** What you should do **
Could you copy, character for character, the lines of the records below, starting at the line that contains "collectors: T. A. Williams (herbarium)" and ending at the last line of the records?
===
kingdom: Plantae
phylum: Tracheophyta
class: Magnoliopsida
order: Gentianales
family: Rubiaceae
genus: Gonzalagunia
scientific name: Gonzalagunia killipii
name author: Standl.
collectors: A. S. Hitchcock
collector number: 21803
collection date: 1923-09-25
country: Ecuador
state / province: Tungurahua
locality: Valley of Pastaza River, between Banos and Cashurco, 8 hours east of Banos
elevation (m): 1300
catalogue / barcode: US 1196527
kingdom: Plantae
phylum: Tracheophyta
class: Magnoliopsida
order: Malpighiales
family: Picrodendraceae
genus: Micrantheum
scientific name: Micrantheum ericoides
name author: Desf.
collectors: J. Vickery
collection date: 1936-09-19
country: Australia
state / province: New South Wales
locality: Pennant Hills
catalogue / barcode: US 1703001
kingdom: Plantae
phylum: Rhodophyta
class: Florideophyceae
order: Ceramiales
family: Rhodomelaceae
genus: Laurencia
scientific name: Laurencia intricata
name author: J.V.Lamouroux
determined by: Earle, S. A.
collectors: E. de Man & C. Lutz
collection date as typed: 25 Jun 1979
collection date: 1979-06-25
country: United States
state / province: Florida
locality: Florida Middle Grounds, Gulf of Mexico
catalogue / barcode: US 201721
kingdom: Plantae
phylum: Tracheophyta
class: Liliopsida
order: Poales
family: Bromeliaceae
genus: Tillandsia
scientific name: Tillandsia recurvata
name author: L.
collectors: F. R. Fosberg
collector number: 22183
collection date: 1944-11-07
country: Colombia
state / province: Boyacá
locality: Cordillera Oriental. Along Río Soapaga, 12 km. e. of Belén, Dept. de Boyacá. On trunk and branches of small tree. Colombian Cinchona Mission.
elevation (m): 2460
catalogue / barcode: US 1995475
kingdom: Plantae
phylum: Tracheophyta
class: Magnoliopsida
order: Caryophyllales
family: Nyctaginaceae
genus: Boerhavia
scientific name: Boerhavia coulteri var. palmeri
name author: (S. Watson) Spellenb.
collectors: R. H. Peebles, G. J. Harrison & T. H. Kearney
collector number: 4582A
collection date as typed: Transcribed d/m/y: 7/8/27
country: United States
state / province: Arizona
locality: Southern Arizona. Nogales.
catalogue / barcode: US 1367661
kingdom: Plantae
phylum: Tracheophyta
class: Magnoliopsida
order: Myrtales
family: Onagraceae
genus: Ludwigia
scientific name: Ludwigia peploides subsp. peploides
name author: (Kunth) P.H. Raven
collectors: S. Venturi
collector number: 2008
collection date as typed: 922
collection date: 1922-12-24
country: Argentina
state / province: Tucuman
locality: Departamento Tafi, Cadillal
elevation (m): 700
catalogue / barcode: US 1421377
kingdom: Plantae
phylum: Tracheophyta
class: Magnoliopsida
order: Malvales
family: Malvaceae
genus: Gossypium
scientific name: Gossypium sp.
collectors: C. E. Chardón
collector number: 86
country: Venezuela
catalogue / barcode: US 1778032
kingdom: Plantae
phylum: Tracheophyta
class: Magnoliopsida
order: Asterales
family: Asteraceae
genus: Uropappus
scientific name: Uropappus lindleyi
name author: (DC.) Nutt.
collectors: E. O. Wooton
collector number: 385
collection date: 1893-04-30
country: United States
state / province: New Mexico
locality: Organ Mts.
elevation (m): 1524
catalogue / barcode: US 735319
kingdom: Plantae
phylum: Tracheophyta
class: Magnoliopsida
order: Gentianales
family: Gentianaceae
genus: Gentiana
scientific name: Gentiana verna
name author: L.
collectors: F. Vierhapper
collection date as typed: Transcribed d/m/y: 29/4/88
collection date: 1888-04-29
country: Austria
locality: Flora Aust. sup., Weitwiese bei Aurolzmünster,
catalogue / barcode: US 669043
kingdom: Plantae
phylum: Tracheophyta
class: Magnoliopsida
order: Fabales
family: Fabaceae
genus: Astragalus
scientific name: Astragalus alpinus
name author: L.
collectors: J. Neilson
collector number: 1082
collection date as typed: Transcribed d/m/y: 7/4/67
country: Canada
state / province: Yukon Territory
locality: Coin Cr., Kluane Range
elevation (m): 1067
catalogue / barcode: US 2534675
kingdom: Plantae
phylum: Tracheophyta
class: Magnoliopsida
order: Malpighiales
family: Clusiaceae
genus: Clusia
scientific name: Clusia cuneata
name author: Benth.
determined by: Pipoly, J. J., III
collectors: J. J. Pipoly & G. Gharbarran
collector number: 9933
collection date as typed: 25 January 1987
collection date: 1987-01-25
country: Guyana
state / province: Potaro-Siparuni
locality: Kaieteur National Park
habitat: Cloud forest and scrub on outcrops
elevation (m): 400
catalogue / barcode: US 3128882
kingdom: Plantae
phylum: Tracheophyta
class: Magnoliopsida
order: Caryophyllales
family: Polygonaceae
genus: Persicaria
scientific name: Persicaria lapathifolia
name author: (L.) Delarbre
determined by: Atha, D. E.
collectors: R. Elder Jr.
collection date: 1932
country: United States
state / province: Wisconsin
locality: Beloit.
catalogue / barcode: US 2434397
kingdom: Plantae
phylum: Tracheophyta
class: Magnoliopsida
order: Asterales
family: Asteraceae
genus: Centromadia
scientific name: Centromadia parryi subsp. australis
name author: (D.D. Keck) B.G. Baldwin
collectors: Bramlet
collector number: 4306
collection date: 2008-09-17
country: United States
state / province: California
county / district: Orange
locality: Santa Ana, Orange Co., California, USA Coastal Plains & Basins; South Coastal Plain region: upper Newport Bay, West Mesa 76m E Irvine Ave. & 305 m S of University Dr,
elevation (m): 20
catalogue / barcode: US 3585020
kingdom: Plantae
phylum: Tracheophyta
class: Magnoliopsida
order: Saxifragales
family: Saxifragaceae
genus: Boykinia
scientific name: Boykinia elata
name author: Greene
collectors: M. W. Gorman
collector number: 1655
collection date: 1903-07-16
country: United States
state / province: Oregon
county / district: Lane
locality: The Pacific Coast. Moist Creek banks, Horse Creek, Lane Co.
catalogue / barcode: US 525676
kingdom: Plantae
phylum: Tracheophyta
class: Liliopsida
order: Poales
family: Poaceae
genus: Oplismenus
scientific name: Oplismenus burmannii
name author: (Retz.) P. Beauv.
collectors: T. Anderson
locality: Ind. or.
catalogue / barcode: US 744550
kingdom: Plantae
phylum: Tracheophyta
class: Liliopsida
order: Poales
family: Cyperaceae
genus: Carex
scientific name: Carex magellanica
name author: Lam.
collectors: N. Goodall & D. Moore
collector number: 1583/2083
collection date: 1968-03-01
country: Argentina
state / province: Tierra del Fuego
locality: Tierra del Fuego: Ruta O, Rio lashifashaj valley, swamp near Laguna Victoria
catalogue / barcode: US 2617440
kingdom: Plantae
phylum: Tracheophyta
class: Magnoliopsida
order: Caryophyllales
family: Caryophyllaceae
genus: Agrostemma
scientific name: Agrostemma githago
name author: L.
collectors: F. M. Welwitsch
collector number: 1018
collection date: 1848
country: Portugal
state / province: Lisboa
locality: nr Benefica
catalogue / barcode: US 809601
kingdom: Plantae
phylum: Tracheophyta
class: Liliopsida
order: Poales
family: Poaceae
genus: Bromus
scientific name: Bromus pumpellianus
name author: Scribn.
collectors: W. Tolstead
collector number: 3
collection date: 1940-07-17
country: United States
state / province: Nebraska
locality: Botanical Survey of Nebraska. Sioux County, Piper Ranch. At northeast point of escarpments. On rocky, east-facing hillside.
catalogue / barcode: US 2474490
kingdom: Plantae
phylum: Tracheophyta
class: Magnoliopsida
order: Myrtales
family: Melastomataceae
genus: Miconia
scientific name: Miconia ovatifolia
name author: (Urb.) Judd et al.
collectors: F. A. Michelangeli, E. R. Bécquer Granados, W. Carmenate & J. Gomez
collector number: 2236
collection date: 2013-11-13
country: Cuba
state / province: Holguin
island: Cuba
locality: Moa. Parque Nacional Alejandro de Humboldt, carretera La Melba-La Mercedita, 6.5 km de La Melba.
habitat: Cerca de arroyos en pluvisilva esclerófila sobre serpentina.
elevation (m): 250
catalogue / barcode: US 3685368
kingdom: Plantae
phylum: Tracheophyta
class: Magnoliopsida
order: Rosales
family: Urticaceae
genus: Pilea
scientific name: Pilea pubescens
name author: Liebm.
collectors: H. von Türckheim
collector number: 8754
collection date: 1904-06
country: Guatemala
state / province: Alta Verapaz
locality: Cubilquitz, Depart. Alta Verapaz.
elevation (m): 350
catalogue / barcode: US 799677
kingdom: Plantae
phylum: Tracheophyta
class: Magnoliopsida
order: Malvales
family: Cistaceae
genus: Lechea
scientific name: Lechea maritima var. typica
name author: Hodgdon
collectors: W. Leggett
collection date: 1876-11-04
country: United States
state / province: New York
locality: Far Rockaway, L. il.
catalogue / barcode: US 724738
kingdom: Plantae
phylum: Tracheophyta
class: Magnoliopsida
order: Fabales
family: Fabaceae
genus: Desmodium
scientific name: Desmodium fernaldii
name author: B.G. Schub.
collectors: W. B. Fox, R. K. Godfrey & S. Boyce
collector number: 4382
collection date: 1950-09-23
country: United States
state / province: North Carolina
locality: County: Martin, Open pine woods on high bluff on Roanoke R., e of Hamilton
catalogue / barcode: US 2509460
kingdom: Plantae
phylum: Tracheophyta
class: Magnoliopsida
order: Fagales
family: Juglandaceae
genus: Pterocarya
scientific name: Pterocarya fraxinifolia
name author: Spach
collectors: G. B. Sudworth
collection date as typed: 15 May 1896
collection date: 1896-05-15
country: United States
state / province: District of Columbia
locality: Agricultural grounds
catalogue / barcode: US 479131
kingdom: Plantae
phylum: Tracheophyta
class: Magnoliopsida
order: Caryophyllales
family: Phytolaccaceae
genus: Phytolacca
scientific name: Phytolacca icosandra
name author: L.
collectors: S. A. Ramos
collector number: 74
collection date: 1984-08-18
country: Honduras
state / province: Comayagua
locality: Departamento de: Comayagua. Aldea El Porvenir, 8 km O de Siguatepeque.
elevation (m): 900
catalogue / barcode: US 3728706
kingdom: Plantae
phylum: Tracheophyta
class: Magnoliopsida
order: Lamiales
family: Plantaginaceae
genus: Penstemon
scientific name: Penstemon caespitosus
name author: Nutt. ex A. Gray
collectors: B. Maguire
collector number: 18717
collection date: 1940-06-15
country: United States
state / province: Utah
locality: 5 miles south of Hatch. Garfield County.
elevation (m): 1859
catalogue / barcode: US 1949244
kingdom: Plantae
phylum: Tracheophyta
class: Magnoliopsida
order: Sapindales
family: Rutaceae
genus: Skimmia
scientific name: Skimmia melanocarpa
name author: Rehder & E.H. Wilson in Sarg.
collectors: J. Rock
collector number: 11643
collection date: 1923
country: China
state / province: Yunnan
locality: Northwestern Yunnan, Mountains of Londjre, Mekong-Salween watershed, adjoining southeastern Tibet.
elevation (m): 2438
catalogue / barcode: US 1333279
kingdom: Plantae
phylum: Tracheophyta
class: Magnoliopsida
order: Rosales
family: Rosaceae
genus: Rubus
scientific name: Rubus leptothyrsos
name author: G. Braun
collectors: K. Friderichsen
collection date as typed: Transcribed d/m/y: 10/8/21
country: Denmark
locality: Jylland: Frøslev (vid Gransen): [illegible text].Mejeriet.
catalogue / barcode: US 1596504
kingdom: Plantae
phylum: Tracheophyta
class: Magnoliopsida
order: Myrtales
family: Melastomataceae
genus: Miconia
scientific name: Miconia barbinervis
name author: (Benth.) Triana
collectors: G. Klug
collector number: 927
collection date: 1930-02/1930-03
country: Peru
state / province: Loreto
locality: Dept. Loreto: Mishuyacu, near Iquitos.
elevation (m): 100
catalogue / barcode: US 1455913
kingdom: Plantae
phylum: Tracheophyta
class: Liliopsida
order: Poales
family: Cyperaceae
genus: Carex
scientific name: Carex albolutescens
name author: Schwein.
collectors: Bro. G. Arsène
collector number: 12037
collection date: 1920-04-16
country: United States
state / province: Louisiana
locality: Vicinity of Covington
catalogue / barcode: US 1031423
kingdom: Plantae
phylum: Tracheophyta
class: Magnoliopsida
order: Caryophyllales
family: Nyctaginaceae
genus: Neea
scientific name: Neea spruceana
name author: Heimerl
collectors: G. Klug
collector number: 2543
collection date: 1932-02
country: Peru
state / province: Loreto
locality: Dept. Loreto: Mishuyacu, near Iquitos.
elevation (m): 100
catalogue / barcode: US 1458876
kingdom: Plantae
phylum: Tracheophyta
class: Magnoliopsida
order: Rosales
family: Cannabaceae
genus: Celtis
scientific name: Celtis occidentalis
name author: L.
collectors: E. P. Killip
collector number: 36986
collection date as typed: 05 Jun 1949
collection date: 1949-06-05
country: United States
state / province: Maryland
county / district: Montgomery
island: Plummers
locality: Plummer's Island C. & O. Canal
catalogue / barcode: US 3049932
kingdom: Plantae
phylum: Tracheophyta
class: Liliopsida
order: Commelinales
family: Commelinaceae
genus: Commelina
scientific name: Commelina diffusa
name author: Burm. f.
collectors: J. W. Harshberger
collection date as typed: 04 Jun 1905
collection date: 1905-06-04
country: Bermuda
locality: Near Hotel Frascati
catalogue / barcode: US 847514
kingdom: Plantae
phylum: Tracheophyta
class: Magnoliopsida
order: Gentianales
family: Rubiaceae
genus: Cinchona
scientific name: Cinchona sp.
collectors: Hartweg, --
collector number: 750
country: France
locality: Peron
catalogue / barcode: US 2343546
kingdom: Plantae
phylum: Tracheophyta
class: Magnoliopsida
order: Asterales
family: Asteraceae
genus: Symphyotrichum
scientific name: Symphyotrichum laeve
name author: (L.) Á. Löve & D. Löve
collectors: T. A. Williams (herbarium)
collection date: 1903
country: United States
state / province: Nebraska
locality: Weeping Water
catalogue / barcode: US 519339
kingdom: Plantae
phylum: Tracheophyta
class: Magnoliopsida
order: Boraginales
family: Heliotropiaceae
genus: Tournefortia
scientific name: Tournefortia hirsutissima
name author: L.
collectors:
===
** Complete output **
collectors: T. A. Williams (herbarium)
collection date: 1903
country: United States
state / province: Nebraska
locality: Weeping Water
catalogue / barcode: US 519339
kingdom: Plantae
phylum: Tracheophyta
class: Magnoliopsida
order: Boraginales
family: Heliotropiaceae
genus: Tournefortia
scientific name: Tournefortia hirsutissima
name author: L.
collectors:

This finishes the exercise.